__Activity 1__
According to the oil inventories article, by how much did global oil inventories fall over March and April?

───── Provided text

The World Is Burning Through Its Oil Safety Net
Global oil inventories have fallen at a record pace during the Iran war
An underappreciated surplus of crude oil, sloshing around storage tanks and aboard ships, cushioned the global economy when the Persian Gulf closed 2½ months ago.
That excess supply is now dwindling at a record pace, with oil executives and analysts predicting that a harsh reckoning is set to upend the relative calm in energy markets. Acute shortages of key fuels and soaring prices could emerge within weeks if the Strait of Hormuz remains shut.
The drawdown in private storage and government strategic reserves along with a fall in demand due to the higher prices, has bought time and prevented oil prices from exploding. But it has left little margin for error in the months ahead.
“You can only decrease consumption so much, and when inventories run out, they are going to run out,” said Ellen Wald, senior fellow at the Atlantic Council’s Global Energy Center. “At some point the market is going to collide and prices are going to shoot up.”
Global oil inventories—which include onshore tanks and oil floating on tankers at sea, and are a measure of the slack in energy markets—have fallen at a record pace since the start of the war. They plunged by 250 million barrels over March and April, according to the International Energy Agency, a Paris-based club of energy consuming nations. That is equal to around 2½ days of global oil use.
The runway to avoid reaching critical levels—known as tank bottoms in industry parlance—is vanishing rapidly.
In a report titled “The illusion of plenty,” JPMorgan Chase estimated that if the strait remains blocked, stockpiles in a group of wealthy nations could plunge to “operational stress levels” early next month and to system-straining “operational floor level” by September. The bank said it doesn’t expect inventories to actually reach those levels because history suggests demand would be curtailed first.
The implications of an oil supply shortage are vast. Prices at the gas pump are already touching their highest levels in years in the U.S. and could shoot higher when stocks run low. Airlines are reorganizing flights to adapt to potential shortages of jet fuel. Central bank decisions over whether to raise interest rates will depend in large part on whether oil markets remain well supplied.
The chief executive of Saudi Aramco, Saudi Arabia’s state-owned oil company, said this week that global stockpiles for refined products such as gasoline and jet fuel could reach “critically low levels” ahead of the summer driving and travel season.
In a possible sign the supply worries are bleeding into markets, oil prices jumped Friday, with global benchmark Brent crude rising at one point more than 3% to $109 a barrel. That’s still below its closing high of $118 at the end of March.
The oil market’s saving grace was the remarkable surplus it carried into the conflict, which cushioned the blow far better than analysts predicted when the Strait of Hormuz first closed. Both Iran and Russia had millions of barrels of oil floating at sea, looking for buyers. U.S. Treasury waivers on sanctions of Russian oil unleashed a gusher of supply onto the market.
Another major part of the emergency backstop is coming from the U.S. and other Western governments. The 32 member nations of the IEA deployed roughly 164 million barrels through May 8, helping to offset the 10 million barrels a day lost in the Gulf.
The IEA expects its members to release an additional 210 million barrels of government stocks through the end of July.

──────────
───── Data for this exercise

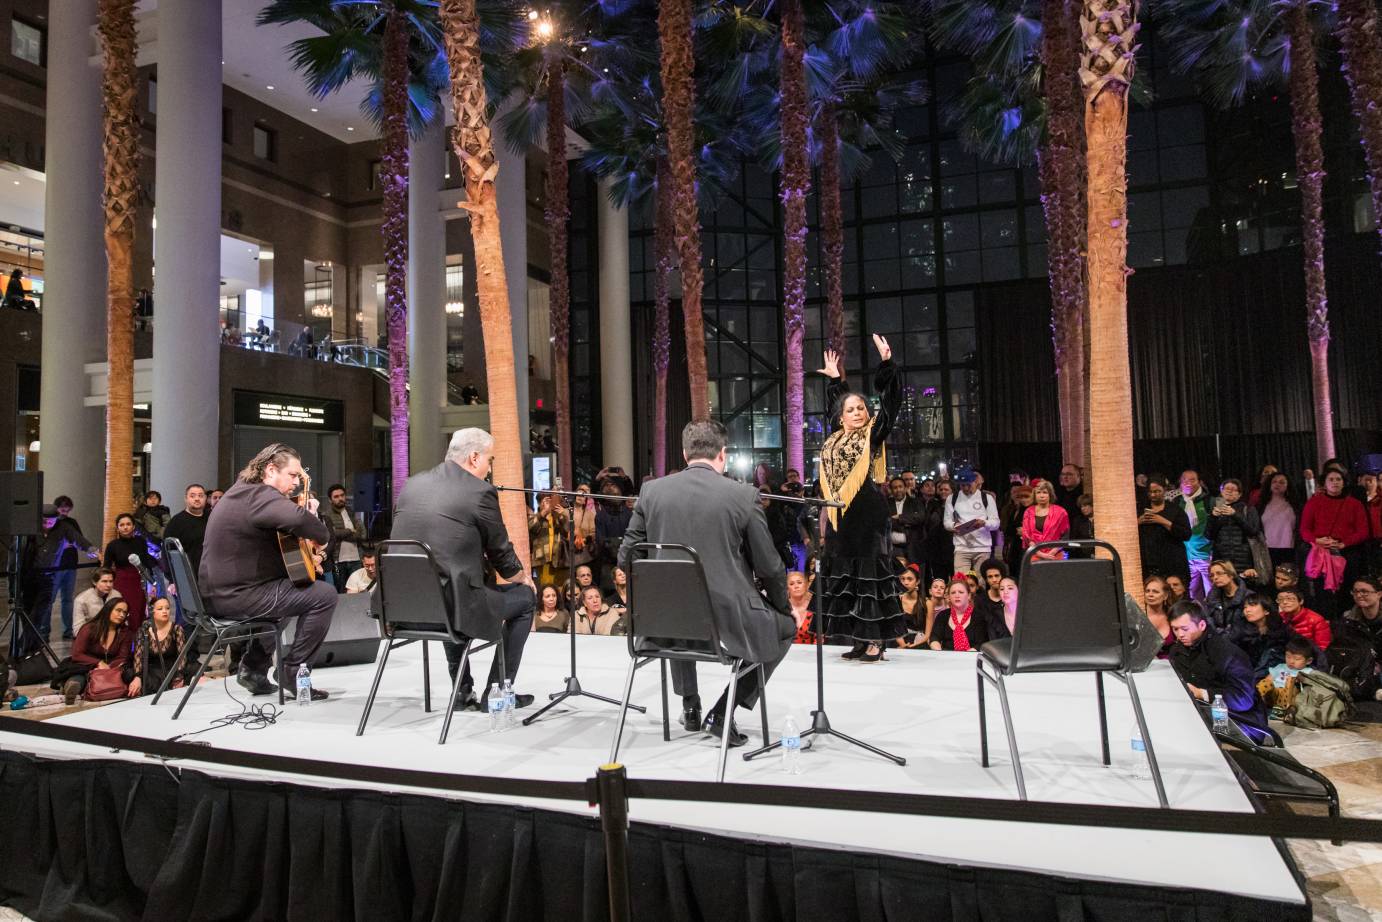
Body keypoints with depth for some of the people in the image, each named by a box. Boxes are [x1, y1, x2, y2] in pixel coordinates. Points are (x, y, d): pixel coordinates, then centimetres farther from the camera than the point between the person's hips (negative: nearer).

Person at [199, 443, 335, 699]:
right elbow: (297, 518, -40)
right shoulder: (261, 495, -18)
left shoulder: (242, 489, 15)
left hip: (218, 595, 11)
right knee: (325, 594, -9)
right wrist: (322, 536, -20)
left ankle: (254, 667, 28)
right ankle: (291, 670, -1)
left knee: (284, 591, 35)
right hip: (239, 595, -11)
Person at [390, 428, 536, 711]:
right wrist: (524, 577, 22)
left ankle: (463, 693, 38)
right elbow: (501, 554, 0)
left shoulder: (410, 485, 9)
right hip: (453, 605, -6)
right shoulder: (480, 492, -9)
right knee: (525, 596, 18)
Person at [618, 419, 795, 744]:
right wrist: (784, 607, 16)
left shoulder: (651, 490, -2)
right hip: (728, 614, -4)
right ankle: (722, 714, 16)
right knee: (786, 627, 25)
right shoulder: (743, 495, -10)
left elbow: (626, 559, 4)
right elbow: (769, 567, -4)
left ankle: (690, 705, 37)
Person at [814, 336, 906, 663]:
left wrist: (886, 363, -14)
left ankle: (876, 640, -1)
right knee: (843, 572, 7)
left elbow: (890, 402, -9)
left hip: (867, 513, -6)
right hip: (839, 514, 7)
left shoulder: (872, 433, 0)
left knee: (870, 571, -5)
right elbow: (836, 403, 33)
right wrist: (835, 379, 36)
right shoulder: (836, 438, 14)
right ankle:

──────────

__Activity 2__
Copy the rows verbatim, from the line containing "left ankle: (876, 640, -1)" through the last of the rows.

__Your response 1__
They fell by 250 million barrels.

__Your response 2__
left ankle: (876, 640, -1)
right knee: (843, 572, 7)
left elbow: (890, 402, -9)
left hip: (867, 513, -6)
right hip: (839, 514, 7)
left shoulder: (872, 433, 0)
left knee: (870, 571, -5)
right elbow: (836, 403, 33)
right wrist: (835, 379, 36)
right shoulder: (836, 438, 14)
right ankle:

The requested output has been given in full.